1.12. Почему боролся за Киев Мстислав Тмутороканский?


Гибелью Святополка война за наследство Владимира не закончилась, так как на юге активизировался его предполагаемый партнер по коалиции Мстислав Тмутороканский. С начала 20-х гг. XI в. ПВЛ начинает проявлять интерес к его деятельности. Как сообщается под 1023 г.: «Пошел Мстислав на Ярослава с хазарами и касогами». В 1024 г.: «…пришел Мстислав из Тмуторокани в Киев, и не приняли его киевляне. Он же пошел и сел на столе в Чернигове; Ярослав же был тогда в Новгороде»{217}.

Историкам приходится прилагать немало усилий для того, чтобы объяснить, почему в борьбу за власть в Среднем Поднепровье в третьем десятилетии XI в. включился правитель периферийной Тмуторокани, неожиданно развернувший вектор экспансии с юго-востока на север. По уникальному свидетельству, сохранившемуся в «Истории» В. Н. Татищева, «Мстислав посылал к Ярославу, прося у него части в прибавок из уделов братних, которыми тот завладел. И дал ему Ярослав Муром, чем Мстислав не желал быть доволен, начал войско готовить на Ярослава, собрав своих, а к тому казаров и косогов присовокупив, ожидал удобного времени»{218}. Согласно гипотезе В. Я. Петрухина, Мстислав как наследник политических традиций хазар претендовал на территории, которые в IX–X вв. платили дань Хазарскому каганату{219}. По версии Н. Ф. Котляра, Мстислав претендовал на Киев потому, что был старшим сыном Владимира от полоцкой княжны Рогнеды и, следовательно, старшим братом Ярослава.

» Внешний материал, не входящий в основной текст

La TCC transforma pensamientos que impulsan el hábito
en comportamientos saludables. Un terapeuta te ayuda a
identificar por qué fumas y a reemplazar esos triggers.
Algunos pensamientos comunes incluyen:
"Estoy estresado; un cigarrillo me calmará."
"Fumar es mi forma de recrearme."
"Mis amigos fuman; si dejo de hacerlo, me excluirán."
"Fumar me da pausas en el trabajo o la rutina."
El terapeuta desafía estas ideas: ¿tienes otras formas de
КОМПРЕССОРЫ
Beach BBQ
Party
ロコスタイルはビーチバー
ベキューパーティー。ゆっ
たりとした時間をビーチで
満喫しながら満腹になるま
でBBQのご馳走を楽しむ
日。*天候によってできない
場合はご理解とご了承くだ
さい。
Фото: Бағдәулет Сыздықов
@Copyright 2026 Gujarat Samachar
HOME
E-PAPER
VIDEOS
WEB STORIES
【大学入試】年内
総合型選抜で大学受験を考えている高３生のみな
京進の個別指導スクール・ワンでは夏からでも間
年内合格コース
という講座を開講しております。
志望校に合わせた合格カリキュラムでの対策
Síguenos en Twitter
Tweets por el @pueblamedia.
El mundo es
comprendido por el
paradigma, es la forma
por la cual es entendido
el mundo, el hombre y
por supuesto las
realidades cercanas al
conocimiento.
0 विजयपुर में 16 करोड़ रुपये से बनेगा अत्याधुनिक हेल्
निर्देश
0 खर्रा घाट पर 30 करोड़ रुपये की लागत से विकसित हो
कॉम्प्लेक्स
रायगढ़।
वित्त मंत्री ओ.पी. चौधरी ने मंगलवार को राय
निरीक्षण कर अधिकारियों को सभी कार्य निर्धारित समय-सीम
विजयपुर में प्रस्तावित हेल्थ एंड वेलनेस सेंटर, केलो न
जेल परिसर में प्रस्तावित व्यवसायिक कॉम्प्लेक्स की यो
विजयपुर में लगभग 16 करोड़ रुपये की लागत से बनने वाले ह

Хотя ПВЛ подчеркивает (в статье 1026 г.) старшинство Ярослава, некоторые исследователи предоставляют преимущественные права Мстиславу на киевский «стол», как союзнику или преемнику Святополка{220}. «Анонимное сказание» упоминает двух сыновей Владимира по имени Мстислав, тогда как летописец под 980 г. воспроизводит перечень из «Анонимного сказания», а под 988 г. говорит только об одном Мстиславе — сыне Рогнеды. Таким образом, и летописная традиция, и «Анонимное сказание», очевидно, были подвергнуты правке с тем, чтобы обеспечить династическое старшинство Ярослава, в результате чего появился «второй» Мстислав. Хотя вопрос о том, кто был инициатором этой правки, остается открытым{221}.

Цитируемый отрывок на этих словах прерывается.